Crystal structures are grouped into crystal classes, families and systems according to their point groups and translation subgroups.
- crystallographic restriction: the number of integers coprime to the order of any element of the point group cannot exceed the dimension of space
- consequence: there are only finitely many different crystal structures in
any space dimension
Examples of groups
What’s an inertial frame? What is it useful for?
It’s a type of reference frame (system of bodies with known relative motions) in which the inertial motion of isolated bodies is uniform translation.
- these frames move at constant speed relative to each other
Examples of groups
What are the universal symmetries of natural laws?
Galileo’s relativity principle: not only the law of inertial motion, but all mechanical laws look the same in every inertial frame.
In inertial frames
- both space and time are homogeneous,
- space is isotropic,
- any reference frame obtained via a boost from an inertial one is itself inertial.
boost: constant speed uniform translation
Examples of groups
What is the Galilei group and what are its elements? What are the corresponding conserved quantities?
The group formed by the symmetries of classical mechanics.
Its constituents: 10 continuous parameters + some discrete ones
- space translations (3) – (linear) momentum
- time translations (1) – energy
- spatial rotations (3) – angular momentum
- (Galilean) boosts (3) – center of mass
- discrete reflection symmetries
Though it turns out that this is not the symmetry of nature.
Examples of groups
What’s Noether’s theorem?
To each one-parameter group of continuous
symmetries of a physical system corresponds a conserved quantity.

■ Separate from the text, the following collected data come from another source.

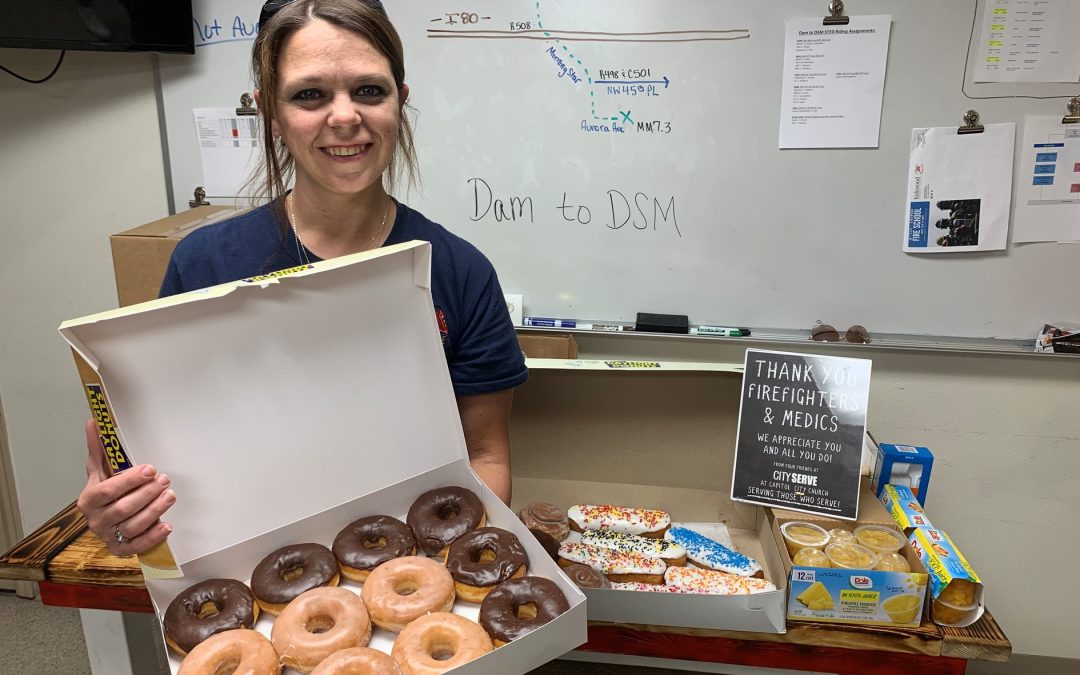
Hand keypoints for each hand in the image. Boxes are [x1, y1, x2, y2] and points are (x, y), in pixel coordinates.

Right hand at [76, 418, 174, 555]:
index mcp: (89, 500)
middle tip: (165, 480)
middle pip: (123, 508)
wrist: (104, 518)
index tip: (149, 469)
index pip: (108, 490)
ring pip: (134, 525)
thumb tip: (94, 421)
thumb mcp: (100, 470)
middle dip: (147, 493)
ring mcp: (109, 536)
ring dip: (155, 510)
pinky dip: (153, 537)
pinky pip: (138, 546)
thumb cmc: (105, 491)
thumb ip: (99, 448)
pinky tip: (167, 526)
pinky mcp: (121, 549)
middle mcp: (96, 520)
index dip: (129, 480)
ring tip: (170, 495)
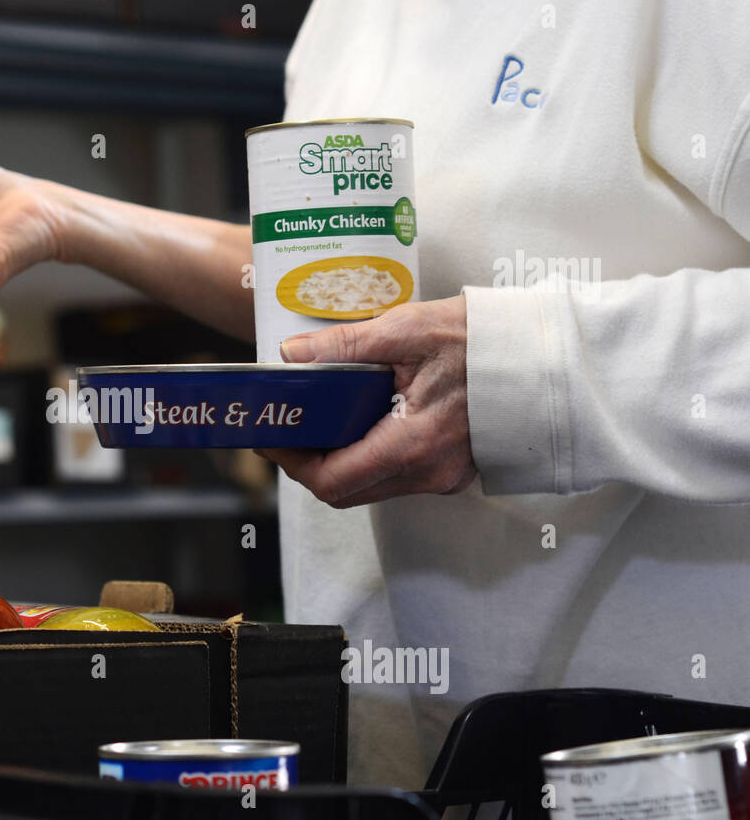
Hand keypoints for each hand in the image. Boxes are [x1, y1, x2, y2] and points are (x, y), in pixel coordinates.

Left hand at [258, 296, 475, 507]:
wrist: (545, 353)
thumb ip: (344, 346)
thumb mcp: (407, 330)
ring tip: (321, 416)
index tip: (273, 435)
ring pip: (370, 485)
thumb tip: (292, 355)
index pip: (332, 481)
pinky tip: (361, 418)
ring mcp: (443, 476)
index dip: (292, 462)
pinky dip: (369, 453)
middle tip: (290, 424)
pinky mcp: (452, 470)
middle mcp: (428, 473)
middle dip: (309, 460)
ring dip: (339, 457)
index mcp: (413, 444)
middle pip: (346, 489)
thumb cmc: (483, 339)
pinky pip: (396, 475)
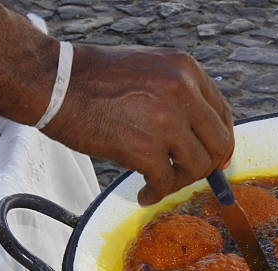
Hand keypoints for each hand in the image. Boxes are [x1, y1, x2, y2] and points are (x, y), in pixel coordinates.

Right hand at [42, 44, 233, 205]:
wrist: (55, 82)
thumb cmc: (96, 77)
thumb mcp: (151, 69)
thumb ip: (179, 94)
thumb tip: (200, 132)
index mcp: (187, 70)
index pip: (223, 114)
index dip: (221, 141)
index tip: (215, 156)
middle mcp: (183, 93)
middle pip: (219, 143)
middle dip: (209, 165)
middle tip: (191, 175)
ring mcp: (166, 121)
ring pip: (198, 166)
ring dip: (180, 181)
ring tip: (161, 182)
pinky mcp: (145, 149)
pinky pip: (166, 183)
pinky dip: (156, 193)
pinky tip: (144, 192)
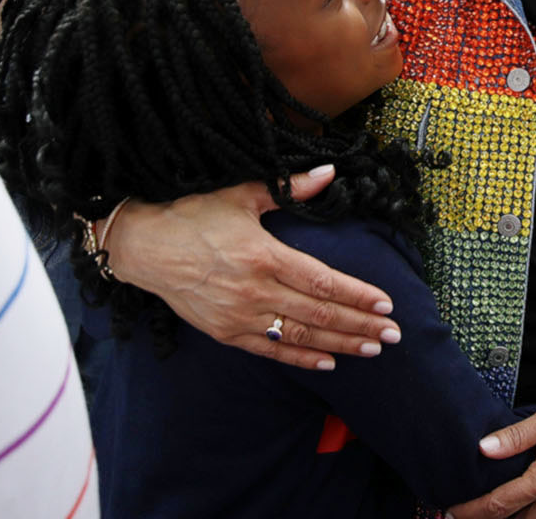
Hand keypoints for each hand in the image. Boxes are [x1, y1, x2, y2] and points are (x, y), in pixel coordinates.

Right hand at [101, 165, 399, 370]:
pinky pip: (272, 349)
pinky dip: (301, 357)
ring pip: (301, 335)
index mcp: (264, 255)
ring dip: (340, 343)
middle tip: (392, 334)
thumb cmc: (192, 216)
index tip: (385, 303)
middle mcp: (256, 290)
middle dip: (360, 324)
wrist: (143, 247)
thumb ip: (290, 188)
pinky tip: (328, 362)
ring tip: (372, 348)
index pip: (323, 280)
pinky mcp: (226, 332)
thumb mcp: (242, 195)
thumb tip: (328, 173)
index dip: (357, 294)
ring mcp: (241, 316)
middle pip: (320, 313)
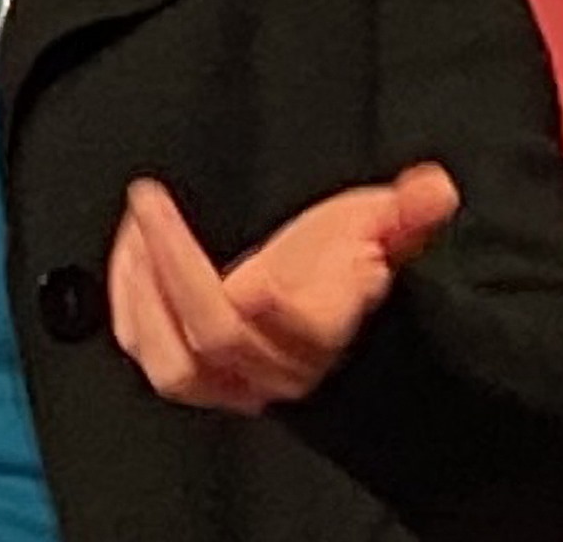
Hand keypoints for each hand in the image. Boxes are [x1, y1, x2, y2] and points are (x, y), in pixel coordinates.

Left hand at [108, 164, 459, 413]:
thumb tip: (435, 187)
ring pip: (172, 364)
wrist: (319, 327)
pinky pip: (145, 350)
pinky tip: (131, 249)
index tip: (256, 277)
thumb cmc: (341, 270)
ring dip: (141, 293)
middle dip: (176, 266)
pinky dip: (126, 303)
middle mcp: (271, 363)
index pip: (301, 330)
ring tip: (137, 227)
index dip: (277, 310)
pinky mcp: (189, 367)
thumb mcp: (377, 229)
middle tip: (149, 200)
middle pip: (218, 336)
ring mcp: (226, 374)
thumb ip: (406, 213)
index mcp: (321, 328)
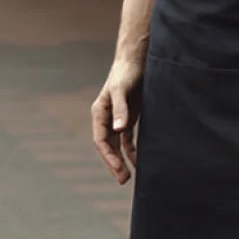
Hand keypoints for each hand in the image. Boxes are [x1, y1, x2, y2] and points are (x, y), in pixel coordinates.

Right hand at [91, 58, 142, 183]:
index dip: (108, 156)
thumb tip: (118, 130)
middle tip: (123, 180)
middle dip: (114, 163)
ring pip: (117, 145)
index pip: (101, 140)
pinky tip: (139, 162)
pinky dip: (132, 151)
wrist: (136, 59)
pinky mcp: (129, 117)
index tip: (119, 168)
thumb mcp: (121, 90)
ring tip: (128, 177)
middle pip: (108, 146)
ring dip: (121, 160)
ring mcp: (118, 118)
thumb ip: (120, 109)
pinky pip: (127, 139)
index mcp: (100, 112)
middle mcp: (107, 118)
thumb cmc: (126, 73)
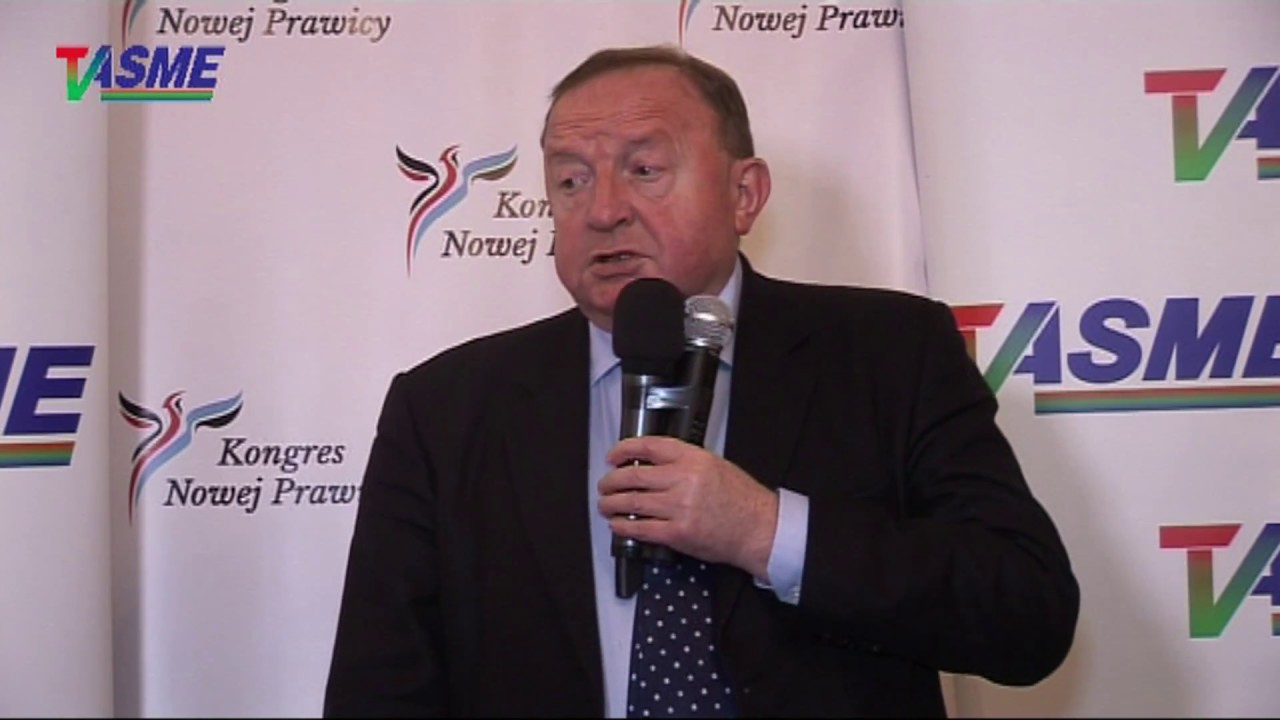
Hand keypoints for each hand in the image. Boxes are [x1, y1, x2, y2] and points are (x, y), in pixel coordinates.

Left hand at [599, 435, 778, 578]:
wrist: (758, 528)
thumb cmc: (739, 498)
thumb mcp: (713, 465)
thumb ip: (683, 462)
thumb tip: (649, 465)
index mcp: (693, 458)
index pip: (648, 447)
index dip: (624, 450)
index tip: (613, 456)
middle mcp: (683, 479)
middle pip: (632, 476)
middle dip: (611, 481)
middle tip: (605, 485)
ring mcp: (679, 507)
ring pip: (631, 502)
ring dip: (611, 504)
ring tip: (605, 505)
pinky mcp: (677, 533)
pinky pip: (640, 527)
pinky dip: (623, 526)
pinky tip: (617, 524)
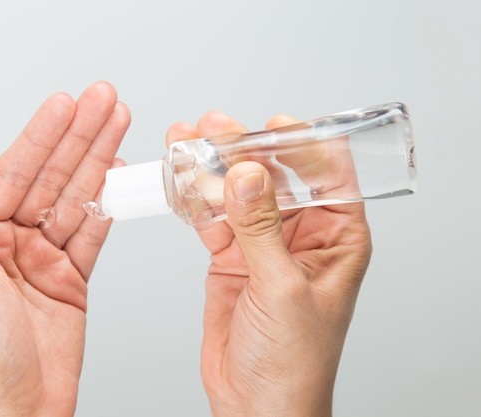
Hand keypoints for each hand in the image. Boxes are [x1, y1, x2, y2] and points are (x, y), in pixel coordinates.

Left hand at [0, 81, 129, 416]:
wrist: (19, 407)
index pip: (14, 172)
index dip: (42, 135)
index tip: (66, 104)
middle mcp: (11, 241)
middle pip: (52, 176)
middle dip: (79, 135)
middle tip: (104, 101)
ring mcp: (45, 257)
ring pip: (78, 197)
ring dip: (100, 160)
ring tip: (119, 124)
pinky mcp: (73, 276)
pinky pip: (94, 231)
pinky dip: (109, 204)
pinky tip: (119, 175)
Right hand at [166, 112, 371, 416]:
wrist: (256, 403)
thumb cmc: (293, 363)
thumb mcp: (282, 290)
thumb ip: (262, 230)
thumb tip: (248, 176)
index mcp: (336, 238)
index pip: (328, 175)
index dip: (303, 145)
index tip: (272, 126)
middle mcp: (301, 235)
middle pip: (274, 176)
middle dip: (244, 150)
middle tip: (216, 127)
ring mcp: (262, 244)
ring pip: (237, 193)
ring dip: (212, 168)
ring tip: (187, 142)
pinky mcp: (230, 257)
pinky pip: (210, 218)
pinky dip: (193, 199)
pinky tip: (179, 179)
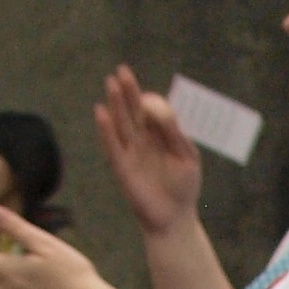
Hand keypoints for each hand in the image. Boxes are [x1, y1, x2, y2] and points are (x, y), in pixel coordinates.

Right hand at [93, 66, 205, 237]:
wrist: (175, 218)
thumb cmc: (184, 187)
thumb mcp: (187, 157)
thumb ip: (176, 134)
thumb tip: (162, 110)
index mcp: (160, 135)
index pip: (151, 110)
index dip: (148, 98)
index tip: (149, 93)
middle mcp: (142, 140)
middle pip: (132, 110)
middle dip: (128, 91)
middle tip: (122, 70)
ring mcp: (130, 152)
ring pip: (121, 123)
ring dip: (115, 103)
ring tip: (111, 83)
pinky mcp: (121, 166)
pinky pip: (112, 145)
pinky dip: (106, 129)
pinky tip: (101, 112)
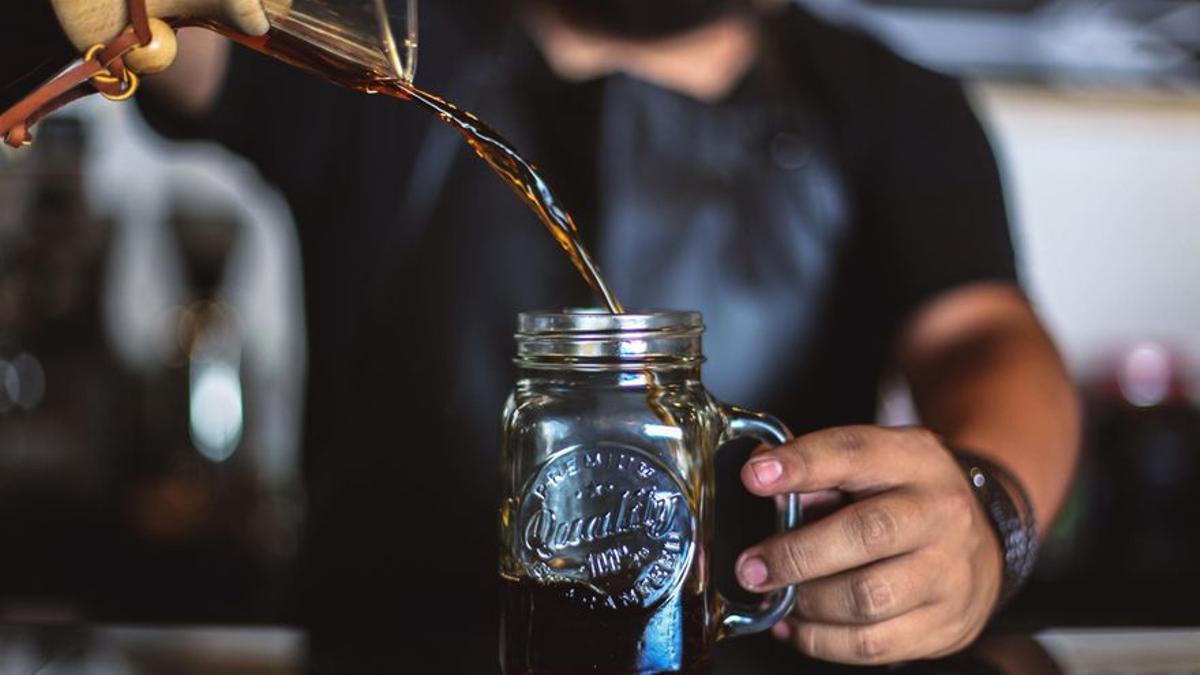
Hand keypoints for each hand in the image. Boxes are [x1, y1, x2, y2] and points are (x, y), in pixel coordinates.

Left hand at [736, 425, 1002, 664]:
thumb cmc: (907, 500)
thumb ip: (819, 473)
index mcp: (915, 460)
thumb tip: (764, 485)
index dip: (801, 464)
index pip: (854, 453)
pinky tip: (797, 625)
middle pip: (865, 534)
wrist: (981, 544)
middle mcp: (940, 513)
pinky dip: (821, 640)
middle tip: (753, 568)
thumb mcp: (874, 466)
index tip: (754, 477)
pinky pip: (872, 644)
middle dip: (796, 554)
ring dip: (807, 603)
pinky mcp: (945, 624)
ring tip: (779, 597)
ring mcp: (950, 573)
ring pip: (867, 599)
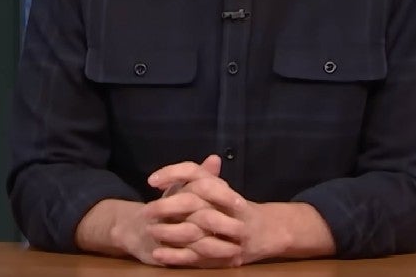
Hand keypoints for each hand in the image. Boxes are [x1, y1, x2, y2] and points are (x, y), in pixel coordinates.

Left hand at [146, 159, 304, 267]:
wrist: (269, 231)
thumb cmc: (236, 209)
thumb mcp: (220, 189)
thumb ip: (204, 175)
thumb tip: (197, 159)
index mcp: (222, 188)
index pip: (196, 174)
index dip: (173, 173)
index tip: (151, 180)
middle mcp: (227, 208)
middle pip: (194, 203)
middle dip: (166, 207)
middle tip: (145, 211)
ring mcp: (228, 233)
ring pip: (196, 231)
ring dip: (169, 232)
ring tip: (149, 232)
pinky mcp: (225, 254)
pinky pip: (198, 255)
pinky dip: (176, 256)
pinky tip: (158, 254)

- Galilean symmetries correspond to universal first integrals
- the symmetries of the Poincaré group correspond to the relativistic first integrals
Examples of groups
What’s the Poincaré group? Elements and corresponding conserved quantities?
The isometry group of 4D Minkowski space (not completely Euclidean) which is also the symmetry group of Maxwell’s equations.
- the Galilei group can be obtained from this one by making the c —» ∞ limit
- this is the actual symmetry group of physical laws
Elements:
- space-time translations (4) – four-momentum
- space-time rotations including the spatial rotations and Lorentz boosts (6) – angular momentum
In general relatvity the flat Minkowski space-time is instead a curved manifold and the Poincaré group is replaced by the de Sitter group.